Journal article in Journal of Biomechanics:

How do muscle activations and synergies change when an individual wears an ankle exoskeleton during gait?

Abstract: Exoskeletons have the potential to assist and augment human performance. Understanding how users adapt their movement and neuromuscular control in response to external assistance is important to inform the design of these devices. The aim of this research was to evaluate changes in muscle recruitment and coordination for ten unimpaired individuals walking with an ankle exoskeleton. We evaluated changes in the activity of individual muscles, cocontraction levels, and synergistic patterns of muscle coordination with increasing exoskeleton work and torque. Participants were able to selectively reduce activity of the ankle plantarflexors with increasing exoskeleton assistance. Increasing exoskeleton net work resulted in greater reductions in muscle activity than increasing exoskeleton torque. Patterns of muscle coordination were not restricted or constrained to synergistic patterns observed during unassisted walking.
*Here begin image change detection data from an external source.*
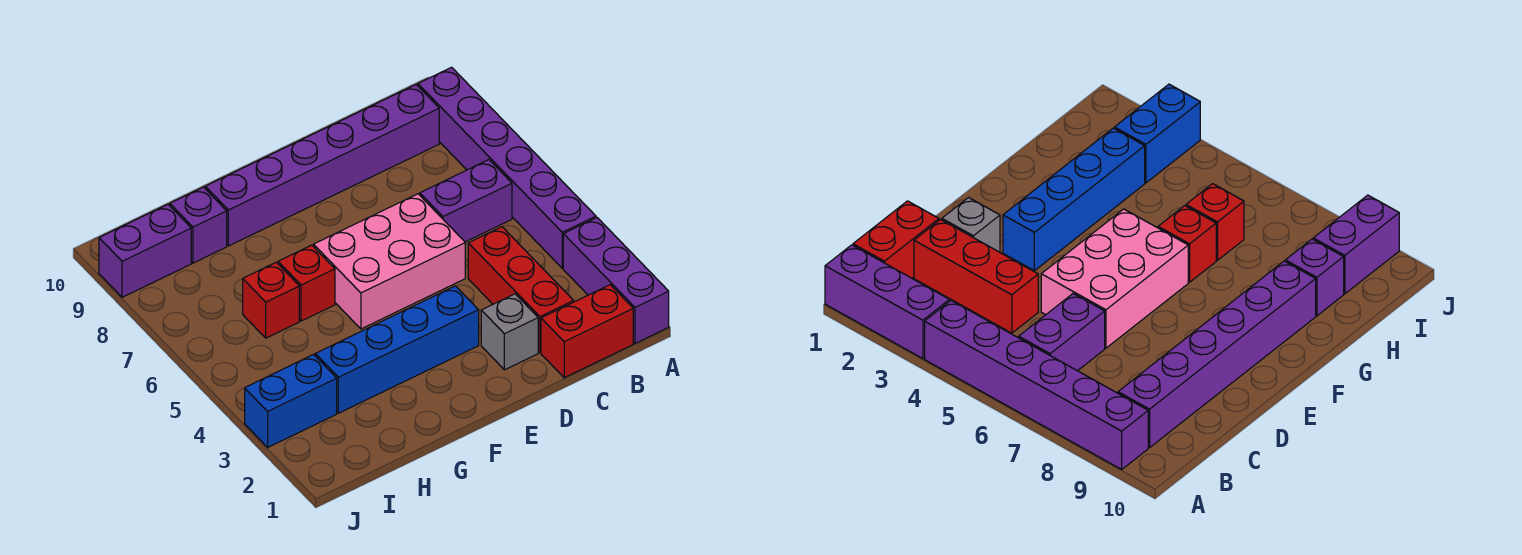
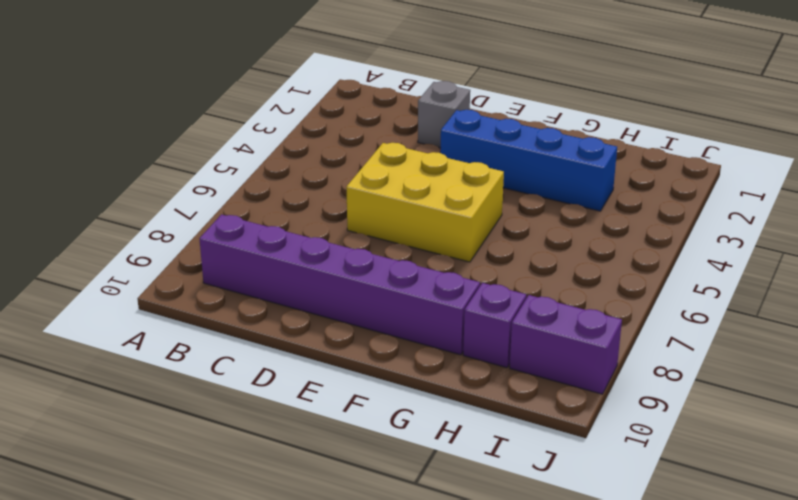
yellow brick D5:F6 level 1 -> pink brick D5:F6 level 1
none -> purple brick A1:A3 level 1
none -> purple brick A4:A9 level 1
none -> red brick B1:C1 level 1

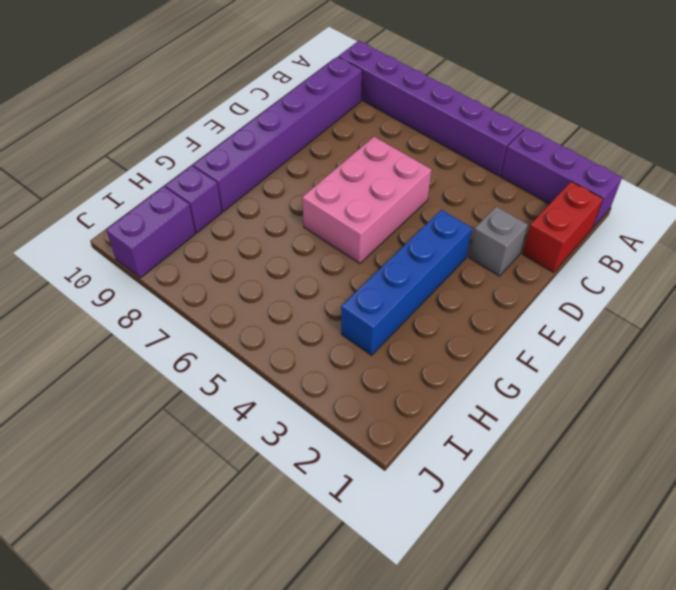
none -> purple brick B6:C6 level 1
none -> red brick C2:C4 level 1
none -> red brick G6 level 1

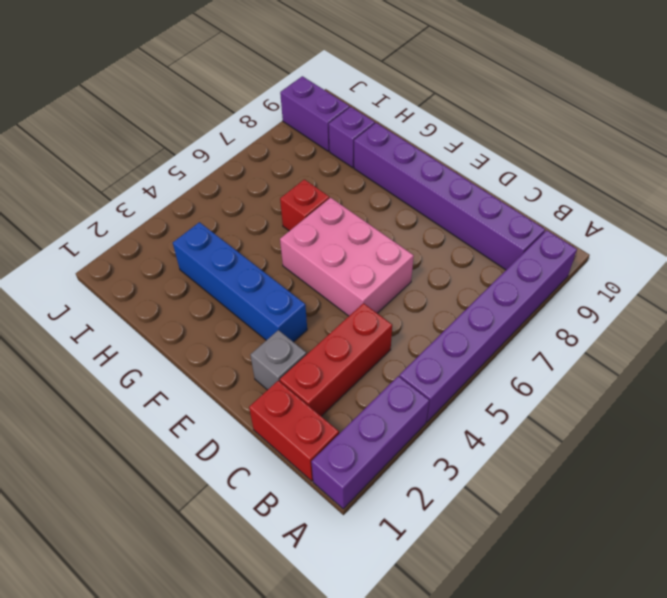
none -> purple brick B6:C6 level 1
none -> red brick H6 level 1
none -> blue brick I3:J3 level 1

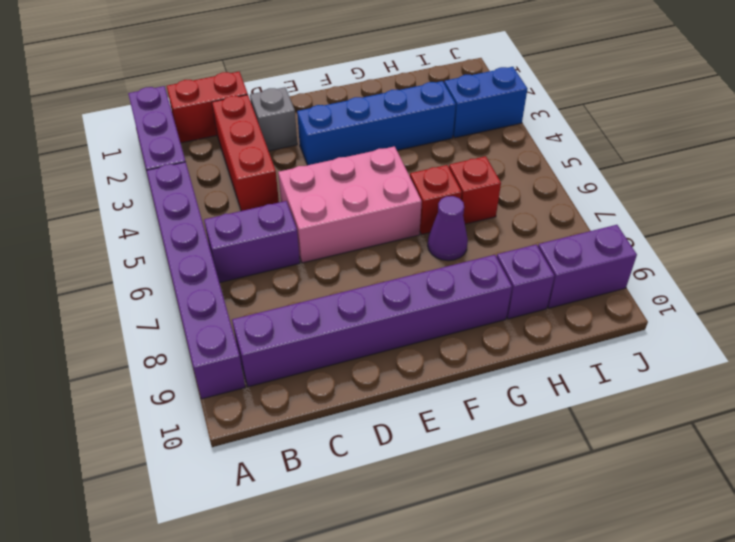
purple cone G7 level 1 -> none

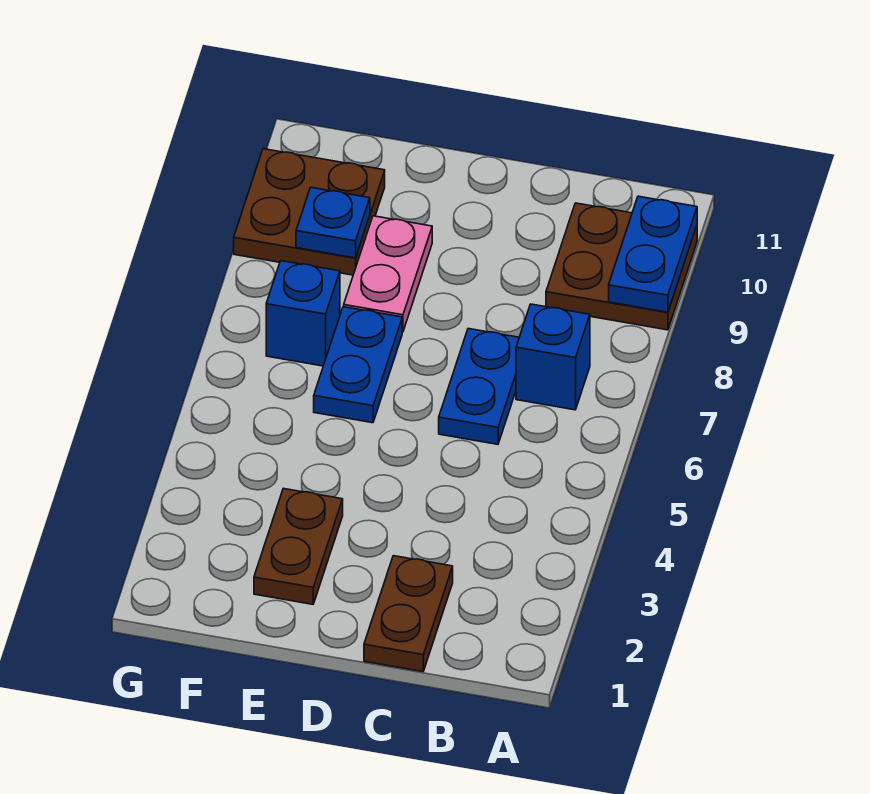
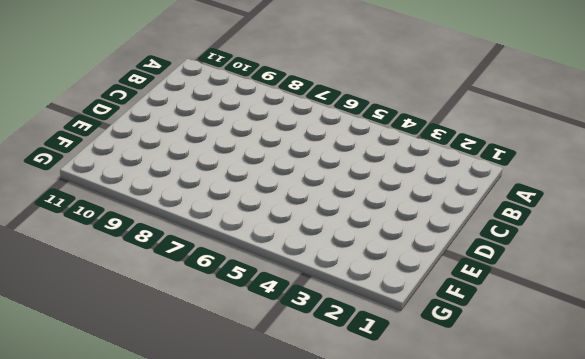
none -> brown plate A9:B10 level 1
none -> blue brick B7 level 1

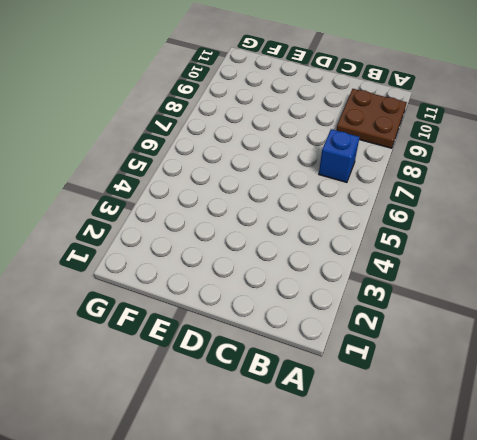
none -> brown plate C1:C2 level 1
none -> blue plate C6:C7 level 1

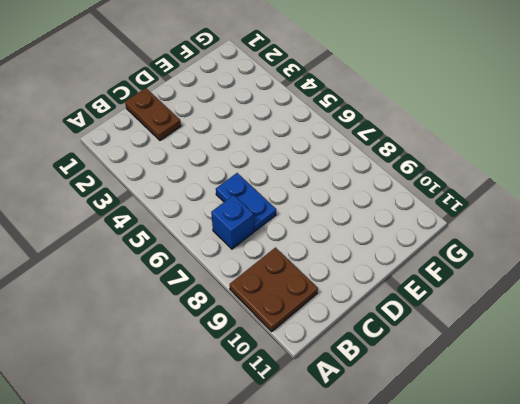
none -> brown plate E2:E3 level 1
none -> blue plate E6:E7 level 1

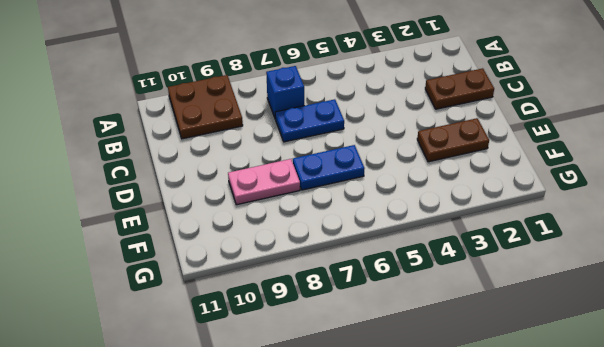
none -> blue brick F7 level 1
none -> brown plate F9:G10 level 1

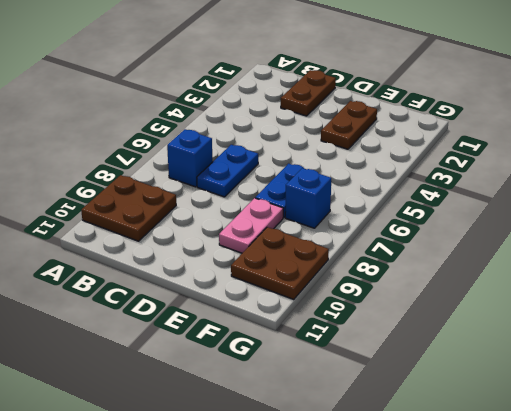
none -> blue plate A9:A10 level 2
none -> blue plate F9 level 2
While three synergies could describe nearly 95% of the variance in electromyography data during unassisted walking, these same synergies could describe only 85–90% of the variance in muscle activity while walking with the exoskeleton. Synergies calculated with the exoskeleton demonstrated greater changes in synergy weights with increasing exoskeleton work versus greater changes in synergy activations with increasing exoskeleton torque. These results support the theory that unimpaired individuals do not exclusively use central pattern generators or other low-level building blocks to coordinate muscle activity, especially when learning a new task or adapting to external assistance, and demonstrate the potential for using exoskeletons to modulate muscle recruitment and coordination patterns for rehabilitation or performance.Synergy structure and activations had minimal changes with increasing exoskeleton torque.